Exercise brief -
Every line below from the one with "Panel set 1: Top" through the one with "Panel set 2: The" should be retyped exactly, both ends included; no other lines and no pictures.

Data extracts -

Start of Block

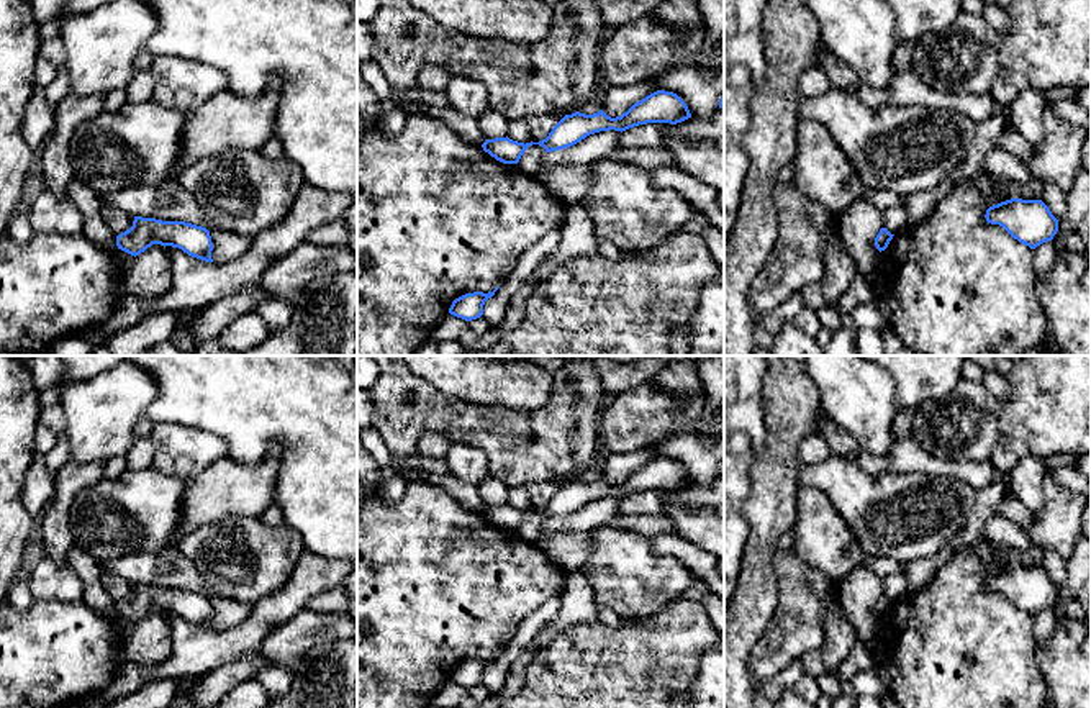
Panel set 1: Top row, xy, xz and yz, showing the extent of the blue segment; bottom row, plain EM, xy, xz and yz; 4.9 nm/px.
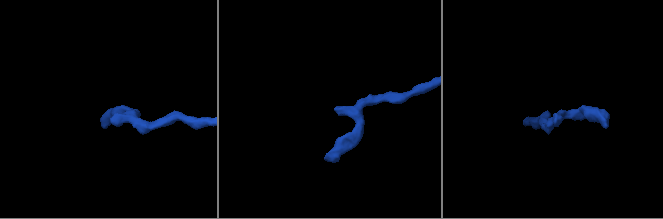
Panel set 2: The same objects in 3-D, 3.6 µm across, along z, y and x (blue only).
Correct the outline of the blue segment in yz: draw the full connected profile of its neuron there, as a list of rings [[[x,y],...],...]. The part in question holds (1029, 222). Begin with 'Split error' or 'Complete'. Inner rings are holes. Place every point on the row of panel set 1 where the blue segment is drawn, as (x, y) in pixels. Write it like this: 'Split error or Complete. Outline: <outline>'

End of Block
Start of Block

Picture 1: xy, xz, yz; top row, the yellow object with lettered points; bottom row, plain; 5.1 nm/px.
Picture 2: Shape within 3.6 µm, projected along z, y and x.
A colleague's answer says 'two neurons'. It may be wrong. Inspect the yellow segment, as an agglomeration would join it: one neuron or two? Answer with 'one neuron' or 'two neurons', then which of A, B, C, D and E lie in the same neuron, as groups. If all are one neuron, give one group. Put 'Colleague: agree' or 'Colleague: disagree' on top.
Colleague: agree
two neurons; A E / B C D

End of Block

Solution -
Panel set 1: Top row, xy, xz and yz, showing the extent of the blue segment; bottom row, plain EM, xy, xz and yz; 4.9 nm/px.
Panel set 2: The same objects in 3-D, 3.6 µm across, along z, y and x (blue only).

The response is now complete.